Dr. Smith's ECG Blog

Instructive ECGs in Emergency Medicine Clinical Content

Associate Editors:
— Pendell Meyers & Ken Grauer (2018)
— Jesse McLaren & Emre Aslanger (2022)
— Willy Frick (2024)

editors

Our newest OMI publication, in JEM – Comparison of the STEMI vs. NSTEMI and Occlusion MI vs. NOMI paradigms of acute MI

See our newest OMI publication in JEM

Free full text here:

https://authors.elsevier.com/c/1cCuk2dT1Cnr6k

Comparison of the ST-elevation myocardial infarction (STEMI) vs. NSTEMI and Occlusion MI (OMI) vs. NOMI paradigms of acute MI

Background: The current ST-elevation
myocardial infarction (STEMI) vs. non-STEMI (NSTEMI)
paradigm prevents some NSTEMI patients with acute coronary occlusion from receiving emergent reperfusion, in spite
of their known increased mortality compared with NSTEMI
without occlusion. We have proposed a new paradigm
known as occlusion MI vs. nonocclusion MI (OMI vs.
NOMI).

Objective: We aimed to compare the two paradigms
within a single population. We hypothesized that STEMI(–)
OMI would have characteristics similar to STEMI(+) OMI
but longer time to catheterization.

Methods: We performed
a retrospective review of a prospectively collected acute coronary syndrome population. OMI was defined as an acute
culprit and either TIMI 0–2 flow or TIMI 3 flow plus peak
troponin T greater than or equal to 1.0 ng/mL. We collected electrocardiograms,
demographic characteristics, laboratory results, angiographic data, and outcomes.

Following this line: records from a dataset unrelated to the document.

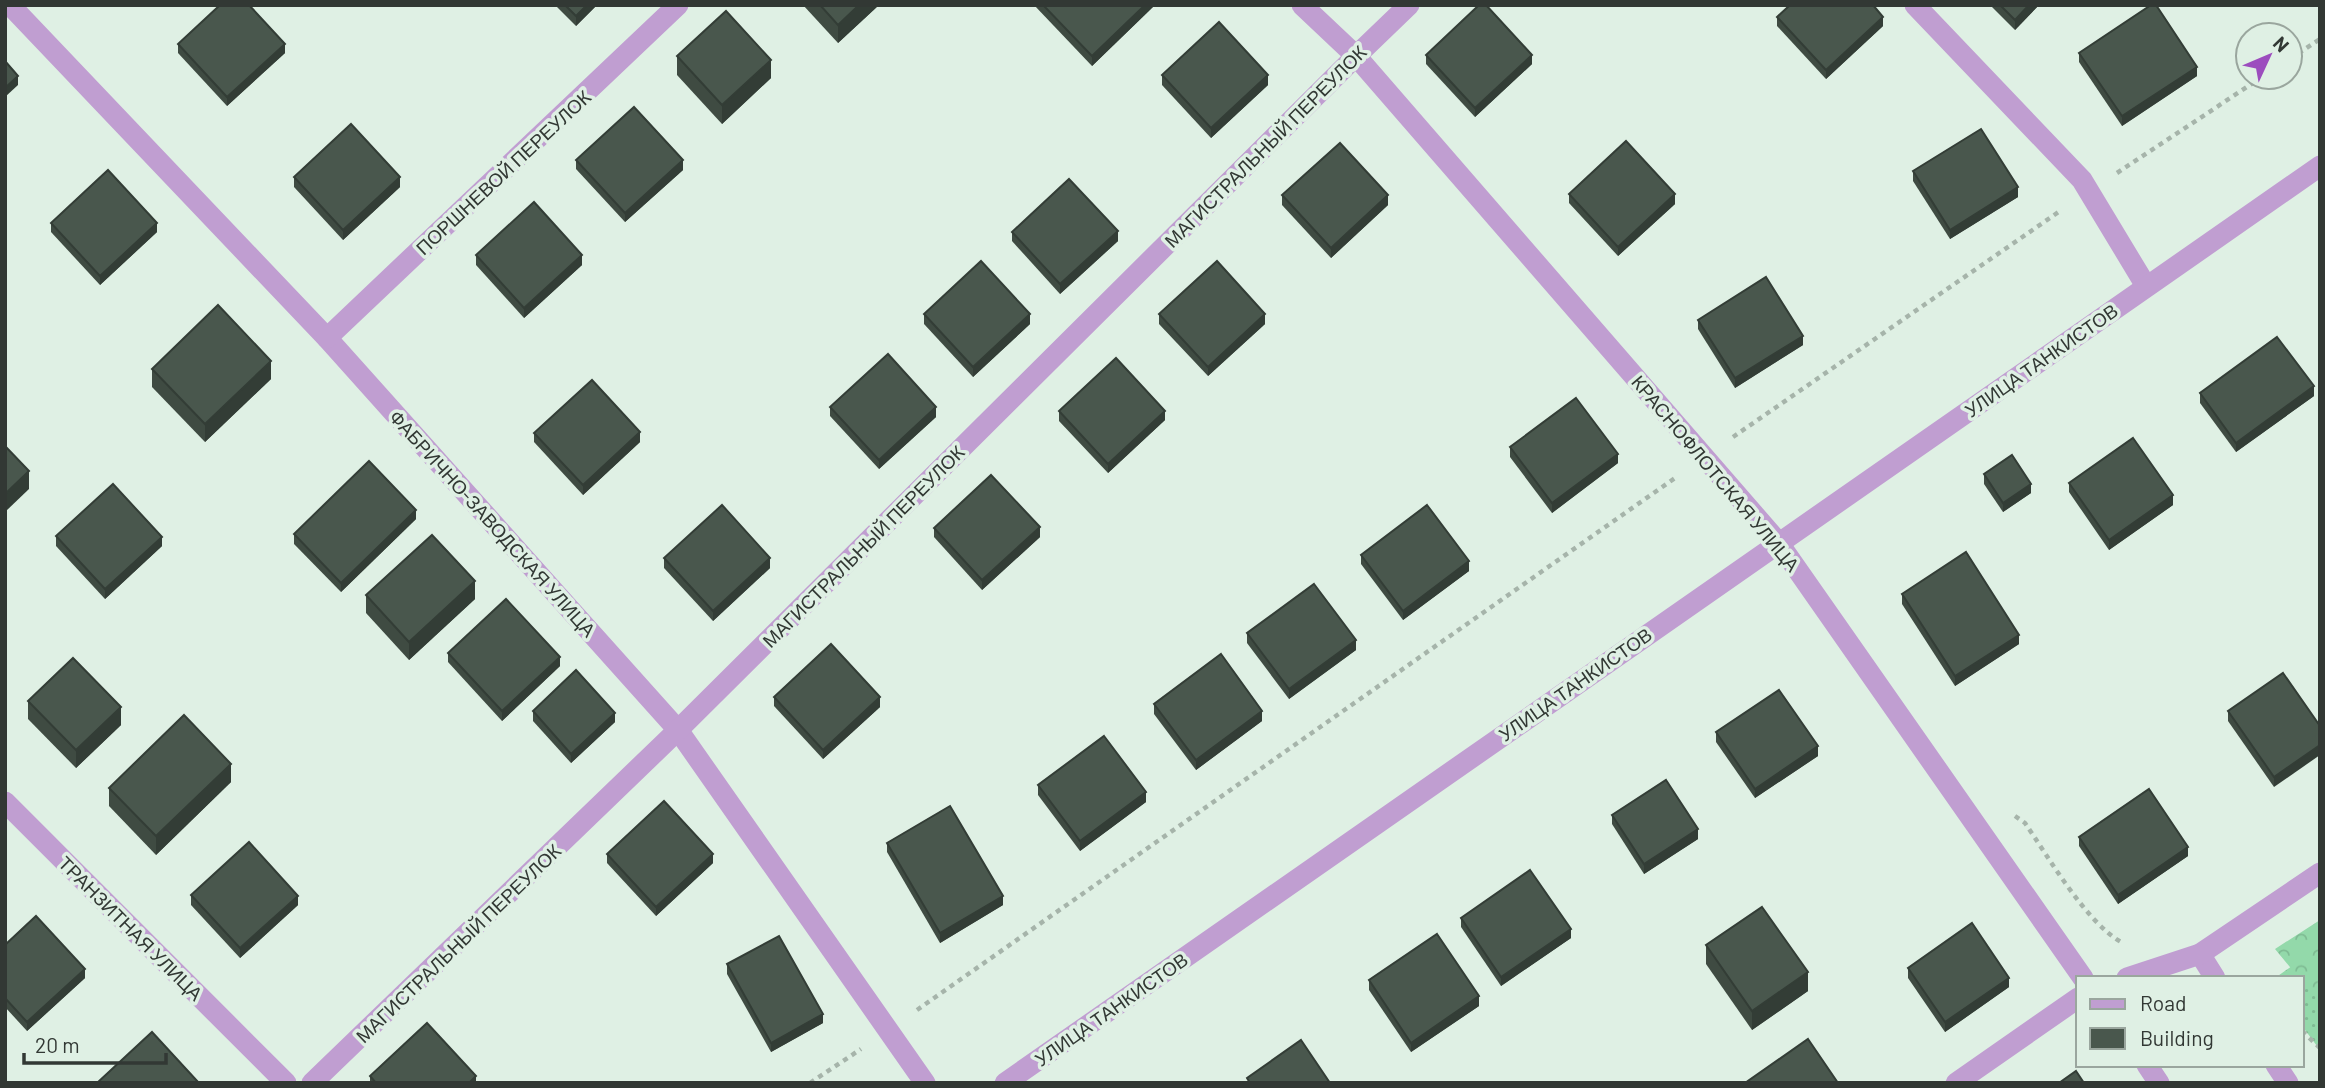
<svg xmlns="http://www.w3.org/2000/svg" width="2325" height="1088" viewBox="0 0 2325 1088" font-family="Barlow,sans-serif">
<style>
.grass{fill:url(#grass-dots)}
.forest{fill:url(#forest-crowns)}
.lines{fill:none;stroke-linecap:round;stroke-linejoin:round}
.path{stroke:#a6b4aa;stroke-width:4.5;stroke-dasharray:5 5;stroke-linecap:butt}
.minor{stroke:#c09ed1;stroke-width:21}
.wall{fill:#3f4b42}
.shaded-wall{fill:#333d36}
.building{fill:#49574d;stroke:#333d36;stroke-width:2}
.labels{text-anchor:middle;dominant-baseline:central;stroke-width:7;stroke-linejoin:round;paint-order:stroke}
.street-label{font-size:19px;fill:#323834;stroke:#dff0e4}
</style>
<defs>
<pattern id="grass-dots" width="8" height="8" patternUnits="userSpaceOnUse" patternTransform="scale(1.75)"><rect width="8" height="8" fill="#93d9aa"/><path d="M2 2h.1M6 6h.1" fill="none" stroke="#7fbb93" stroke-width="1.8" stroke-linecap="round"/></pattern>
<pattern id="forest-crowns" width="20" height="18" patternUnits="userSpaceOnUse" patternTransform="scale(1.75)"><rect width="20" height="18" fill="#93d9aa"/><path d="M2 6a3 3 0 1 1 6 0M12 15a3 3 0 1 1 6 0" fill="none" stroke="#7fbb93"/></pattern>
</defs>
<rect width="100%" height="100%" fill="#dff0e4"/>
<polygon class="grass" points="2320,946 2320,1050 2302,1026 2302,978 2275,978"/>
<polygon class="forest" points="2320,920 2320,1002 2302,981 2302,978 2299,978 2275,949"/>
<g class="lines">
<g class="path">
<polyline points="2290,59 2320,39"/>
<polyline points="2117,173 2262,77"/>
<polyline points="1733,437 2060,211"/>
<path d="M2015,816L2025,823C2049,858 2086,922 2121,942"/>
<polyline points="917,1010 1675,478"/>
<polyline points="2302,1031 2320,1048"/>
<polyline points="810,1083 861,1049"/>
</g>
<g class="minor">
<polyline points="10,5 327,338 678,730 925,1083"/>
<polyline points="1302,5 1356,56 1778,542 2083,978"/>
<polyline points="1915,5 2082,180 2146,286"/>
<polyline points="327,338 678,5"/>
<polyline points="5,802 286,1083"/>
<polyline points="2200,954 2215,978"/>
<polyline points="2127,978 2200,954 2320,873"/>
<polyline points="2147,1065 2159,1083"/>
<polyline points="2276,1065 2288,1083"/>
<polyline points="312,1083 678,730 1356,56 1409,5"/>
<polyline points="1005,1083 2320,166"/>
<polyline points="1956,1083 2078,998"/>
</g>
</g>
<g class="wall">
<polygon points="555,5 597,5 576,26"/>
<polygon points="803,5 879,5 838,43"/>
<polygon points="1034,5 1155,5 1092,66"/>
<polygon points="1990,5 2039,5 2015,30"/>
<polygon points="1777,17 1883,26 1826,79 1777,26"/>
<polygon points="178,44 285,53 227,106 178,53"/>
<polygon points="2079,53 2197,76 2122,126 2079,62"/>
<polygon points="1426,55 1532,64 1475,117 1426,64"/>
<polygon points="677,56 771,78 722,124 677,75"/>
<polygon points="1162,75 1268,85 1211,138 1162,85"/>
<polygon points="576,160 683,170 625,222 576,169"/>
<polygon points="1913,171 2018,197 1950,239 1913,181"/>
<polygon points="294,177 400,187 343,240 294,187"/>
<polygon points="1569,194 1675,204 1618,256 1569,203"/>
<polygon points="1282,195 1388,205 1331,258 1282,205"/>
<polygon points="51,223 157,232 100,285 51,232"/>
<polygon points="1012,232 1118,241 1060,294 1012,241"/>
<polygon points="476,255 582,265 524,318 476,265"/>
<polygon points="924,314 1030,324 973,377 924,324"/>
<polygon points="1159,314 1265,324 1208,376 1159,324"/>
<polygon points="1698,320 1803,345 1735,388 1698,329"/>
<polygon points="152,369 271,379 205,442 152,387"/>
<polygon points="2200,393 2314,396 2236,452 2200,403"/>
<polygon points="830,407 936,417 879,469 830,416"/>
<polygon points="1059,411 1165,420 1108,473 1059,421"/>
<polygon points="534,433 640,442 583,495 534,442"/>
<polygon points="1510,447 1618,463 1552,513 1510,457"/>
<polygon points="1984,474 2031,493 2003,512 1984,484"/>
<polygon points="2069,483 2173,505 2109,550 2069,492"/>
<polygon points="416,519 341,592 294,544 294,534"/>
<polygon points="934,528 1040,537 982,590 934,537"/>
<polygon points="56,536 162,546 105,599 56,546"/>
<polygon points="1361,555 1469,571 1403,620 1361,564"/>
<polygon points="664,558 770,568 713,621 664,568"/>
<polygon points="1902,594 2019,644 1955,686 1902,604"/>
<polygon points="366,595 475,599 409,660 366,613"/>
<polygon points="1247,633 1356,650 1289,699 1247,643"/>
<polygon points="448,653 560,666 502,721 448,662"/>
<polygon points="2283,673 2274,787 2228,721 2228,711"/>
<polygon points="774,697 880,707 823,759 774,706"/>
<polygon points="28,701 121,725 76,768 28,719"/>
<polygon points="1154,704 1262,721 1196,770 1154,714"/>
<polygon points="533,711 615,722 571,763 533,721"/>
<polygon points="1716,732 1818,756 1755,798 1716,742"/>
<polygon points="231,782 156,855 109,806 109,788"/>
<polygon points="1038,785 1146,802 1080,851 1038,795"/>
<polygon points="1612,815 1698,839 1644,874 1612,824"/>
<polygon points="2079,837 2188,856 2118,904 2079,846"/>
<polygon points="887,843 1003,905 940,943 887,852"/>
<polygon points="607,854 713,863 656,916 607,863"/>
<polygon points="191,895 298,905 240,958 191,905"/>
<polygon points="1461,918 1571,938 1501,986 1461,927"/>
<polygon points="5,945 85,978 27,1031 5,1007"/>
<polygon points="1706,945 1808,991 1752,1030 1706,964"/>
<polygon points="727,964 823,1023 771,1052 727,974"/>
<polygon points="1908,968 2009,987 1945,1032 1908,978"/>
<polygon points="1369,980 1479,1006 1411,1052 1369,990"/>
<polygon points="370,1076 476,1083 370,1083"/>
</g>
<g class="shaded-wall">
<polygon points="587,5 597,5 576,26 576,16"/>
<polygon points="859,5 879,5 838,43 838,25"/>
<polygon points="1145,5 1155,5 1092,66 1092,56"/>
<polygon points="2029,5 2039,5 2015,30 2015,20"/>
<polygon points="1883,17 1883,26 1826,79 1826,70"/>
<polygon points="285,44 285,53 227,106 227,97"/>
<polygon points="1532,55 1532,64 1475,117 1475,108"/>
<polygon points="771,60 771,78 722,124 722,105"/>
<polygon points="2197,67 2197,76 2122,126 2122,116"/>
<polygon points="1268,75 1268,85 1211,138 1211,128"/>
<polygon points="18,76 18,85 5,97 5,88"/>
<polygon points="683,160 683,170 625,222 625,213"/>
<polygon points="400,177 400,187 343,240 343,230"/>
<polygon points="2018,187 2018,197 1950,239 1950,230"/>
<polygon points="1675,194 1675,204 1618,256 1618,247"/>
<polygon points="1388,195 1388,205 1331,258 1331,248"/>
<polygon points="157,223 157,232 100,285 100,276"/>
<polygon points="1118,231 1118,241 1060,294 1060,284"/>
<polygon points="582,255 582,265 524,318 524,308"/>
<polygon points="1030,314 1030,324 973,377 973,367"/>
<polygon points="1265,314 1265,324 1208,376 1208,367"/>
<polygon points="1803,336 1803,345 1735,388 1735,378"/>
<polygon points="271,361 271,379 205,442 205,424"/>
<polygon points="2314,386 2314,396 2236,452 2236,443"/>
<polygon points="936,407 936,417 879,469 879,460"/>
<polygon points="1165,411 1165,420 1108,473 1108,464"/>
<polygon points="640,432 640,442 583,495 583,485"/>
<polygon points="1618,454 1618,463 1552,513 1552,503"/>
<polygon points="29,471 29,489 5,512 5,494"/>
<polygon points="2031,484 2031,493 2003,512 2003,503"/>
<polygon points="2173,495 2173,505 2109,550 2109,540"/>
<polygon points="416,510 416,519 341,592 341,583"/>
<polygon points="1040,527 1040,537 982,590 982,580"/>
<polygon points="162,537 162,546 105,599 105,589"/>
<polygon points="770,558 770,568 713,621 713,611"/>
<polygon points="1469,561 1469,571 1403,620 1403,611"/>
<polygon points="475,581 475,599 409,660 409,642"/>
<polygon points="2019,635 2019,644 1955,686 1955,676"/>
<polygon points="1356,640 1356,650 1289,699 1289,689"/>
<polygon points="560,657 560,666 502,721 502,711"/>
<polygon points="880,697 880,707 823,759 823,750"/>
<polygon points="121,707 121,725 76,768 76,750"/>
<polygon points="1262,711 1262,721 1196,770 1196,760"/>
<polygon points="615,713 615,722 571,763 571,754"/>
<polygon points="2320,745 2320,755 2274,787 2274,777"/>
<polygon points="1818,746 1818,756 1755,798 1755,789"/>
<polygon points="231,764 231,782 156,855 156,836"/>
<polygon points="1146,792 1146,802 1080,851 1080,841"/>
<polygon points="1698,829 1698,839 1644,874 1644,864"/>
<polygon points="2188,847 2188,856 2118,904 2118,895"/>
<polygon points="713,854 713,863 656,916 656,907"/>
<polygon points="298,896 298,905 240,958 240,948"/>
<polygon points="1003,896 1003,905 940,943 940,933"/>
<polygon points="1571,929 1571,938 1501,986 1501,977"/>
<polygon points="85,969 85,978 27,1031 27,1022"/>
<polygon points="1808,972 1808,991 1752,1030 1752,1011"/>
<polygon points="2009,978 2009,987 1945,1032 1945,1022"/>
<polygon points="1479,996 1479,1006 1411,1052 1411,1043"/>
<polygon points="823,1014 823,1023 771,1052 771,1043"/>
<polygon points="476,1076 476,1083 469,1083"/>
</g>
<g class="building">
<polygon points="220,5 249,5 285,44 227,97 178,44"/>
<polygon points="565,5 587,5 576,16"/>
<polygon points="820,5 859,5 838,25"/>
<polygon points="1043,5 1145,5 1092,56"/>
<polygon points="1479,5 1486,5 1532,55 1475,108 1426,55"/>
<polygon points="1790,5 1873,5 1883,17 1826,70 1777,17"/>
<polygon points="2000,5 2029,5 2015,20"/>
<polygon points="2151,5 2156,5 2197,67 2122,116 2079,53"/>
<polygon points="726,11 771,60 722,105 677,56"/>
<polygon points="1219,22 1268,75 1211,128 1162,75"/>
<polygon points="5,61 18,76 5,88"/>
<polygon points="634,107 683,160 625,213 576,160"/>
<polygon points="351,124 400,177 343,230 294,177"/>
<polygon points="1981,129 2018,187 1950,230 1913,171"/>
<polygon points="1626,141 1675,194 1618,247 1569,194"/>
<polygon points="1340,143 1388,195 1331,248 1282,195"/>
<polygon points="108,170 157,223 100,276 51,223"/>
<polygon points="1069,179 1118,231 1060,284 1012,232"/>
<polygon points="534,202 582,255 524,308 476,255"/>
<polygon points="981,261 1030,314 973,367 924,314"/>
<polygon points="1217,261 1265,314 1208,367 1159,314"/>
<polygon points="1766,277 1803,336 1735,378 1698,320"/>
<polygon points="218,305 271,361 205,424 152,369"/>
<polygon points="2277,337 2314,386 2236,443 2200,393"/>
<polygon points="888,354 936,407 879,460 830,407"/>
<polygon points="1116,358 1165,411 1108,464 1059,411"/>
<polygon points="592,380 640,432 583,485 534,433"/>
<polygon points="1576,398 1618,454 1552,503 1510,447"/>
<polygon points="2133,438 2173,495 2109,540 2069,483"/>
<polygon points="5,446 29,471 5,494"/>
<polygon points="2012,455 2031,484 2003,503 1984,474"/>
<polygon points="369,461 416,510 341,583 294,534"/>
<polygon points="991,475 1040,527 982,580 934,528"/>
<polygon points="113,484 162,537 105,589 56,536"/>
<polygon points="722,505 770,558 713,611 664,558"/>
<polygon points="1427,505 1469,561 1403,611 1361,555"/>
<polygon points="432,535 475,581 409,642 366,595"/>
<polygon points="1966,552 2019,635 1955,676 1902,594"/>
<polygon points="1314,584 1356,640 1289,689 1247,633"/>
<polygon points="506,599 560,657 502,711 448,653"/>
<polygon points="831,644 880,697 823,750 774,697"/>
<polygon points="1221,654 1262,711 1196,760 1154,704"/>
<polygon points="73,658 121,707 76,750 28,701"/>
<polygon points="576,670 615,713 571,754 533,711"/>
<polygon points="2283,673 2320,726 2320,745 2274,777 2228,711"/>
<polygon points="1779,690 1818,746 1755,789 1716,732"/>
<polygon points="184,715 231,764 156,836 109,788"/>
<polygon points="1104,736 1146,792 1080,841 1038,785"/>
<polygon points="1666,780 1698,829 1644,864 1612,815"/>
<polygon points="2149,789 2188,847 2118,895 2079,837"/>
<polygon points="664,801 713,854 656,907 607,854"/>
<polygon points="950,806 1003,896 940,933 887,843"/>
<polygon points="249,842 298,896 240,948 191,895"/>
<polygon points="1530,870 1571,929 1501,977 1461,918"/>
<polygon points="1762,907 1808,972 1752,1011 1706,945"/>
<polygon points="36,916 85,969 27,1022 5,998 5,945"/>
<polygon points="1972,923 2009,978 1945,1022 1908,968"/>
<polygon points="1437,934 1479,996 1411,1043 1369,980"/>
<polygon points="779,936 823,1014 771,1043 727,964"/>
<polygon points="427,1023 476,1076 469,1083 376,1083 370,1076"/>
<polygon points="152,1032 199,1083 97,1083"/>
<polygon points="1808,1039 1838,1083 1745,1083"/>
<polygon points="1301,1040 1330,1083 1250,1083 1247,1078"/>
<polygon points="2076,1071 2084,1083 2059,1083"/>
</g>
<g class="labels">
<g class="street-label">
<text transform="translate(1265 146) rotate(-45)">МАГИСТРАЛЬНЫЙ ПЕРЕУЛОК</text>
<text transform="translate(503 172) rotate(-43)">ПОРШНЕВОЙ ПЕРЕУЛОК</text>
<text transform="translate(2041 360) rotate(-35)">УЛИЦА ТАНКИСТОВ</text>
<text transform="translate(1716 473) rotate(50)">КРАСНОФЛОТСКАЯ УЛИЦА</text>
<text transform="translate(493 523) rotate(48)">ФАБРИЧНО-ЗАВОДСКАЯ УЛИЦА</text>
<text transform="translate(863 546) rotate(-45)">МАГИСТРАЛЬНЫЙ ПЕРЕУЛОК</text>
<text transform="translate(1575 684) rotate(-35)">УЛИЦА ТАНКИСТОВ</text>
<text transform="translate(131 928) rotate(45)">ТРАНЗИТНАЯ УЛИЦА</text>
<text transform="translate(458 943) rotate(-44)">МАГИСТРАЛЬНЫЙ ПЕРЕУЛОК</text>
<text transform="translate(1111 1009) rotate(-35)">УЛИЦА ТАНКИСТОВ</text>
</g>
</g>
<rect width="2325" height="1088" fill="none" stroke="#323834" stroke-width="14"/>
<rect x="2076" y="976" width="228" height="91" fill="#dff0e4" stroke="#9aa69e" stroke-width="2"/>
<rect x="2090" y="999" width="35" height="10" fill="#c09ed1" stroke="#9aa69e" stroke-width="2"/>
<text x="2140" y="1011" font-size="21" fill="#323834">Road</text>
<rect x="2090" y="1028" width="35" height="21" fill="#49574d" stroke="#9aa69e" stroke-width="2"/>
<text x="2140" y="1046" font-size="21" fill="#323834">Building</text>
<g transform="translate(2269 56) rotate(46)"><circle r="33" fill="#dff0e4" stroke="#9aa69e" stroke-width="2"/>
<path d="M0-5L12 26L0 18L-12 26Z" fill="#9c4dbe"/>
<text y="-10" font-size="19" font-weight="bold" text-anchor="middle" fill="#323834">N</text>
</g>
<path d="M24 1053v10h142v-10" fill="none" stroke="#323834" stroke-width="3.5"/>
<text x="35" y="1053" font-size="21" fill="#323834" stroke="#dff0e4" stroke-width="5" paint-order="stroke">20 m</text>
</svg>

Results: Among 467 patients,
there were 108 OMIs, with only 60% (67 of 108) meeting
STEMI criteria. Median peak troponin T for the STEMI(+)
OMI, STEMI(–) OMI, and no occlusion groups were 3.78
(interquartile range [IQR] 2.18–7.63), 1.87 (IQR 1.12–
5.48), and 0.00 (IQR 0.00–0.08). Median time from arrival
to catheterization was 41 min (IQR 23–86 min) for
STEMI(+) OMI compared with 437 min (IQR 85–
1590 min) for STEMI(–) OMI (p less than 0.001). STEMI(+) OMI
was more likely than STEMI(–) OMI to undergo catheterization within 90 min (76% vs. 28%; p less than 0.001).

Conclusions:
STEMI(–) OMI patients had significant delays to catheterization but adverse outcomes more similar to STEMI(+)
OMI than those with no occlusion. These data support the
OMI/NOMI paradigm and the importance of further
research into emergent reperfusion for STEMI(–)
OMI.

If your understanding of ACS stops at the STEMI vs. NSTEMI concept, then this figure below appears at first glance to justify and summarize your practice: 

But in reality, the paradigm keeps an important population hidden from your understanding: the NSTEMI patients with OMI. Their peak troponins were similar to the obvious STEMIs, and of course they both have OMI.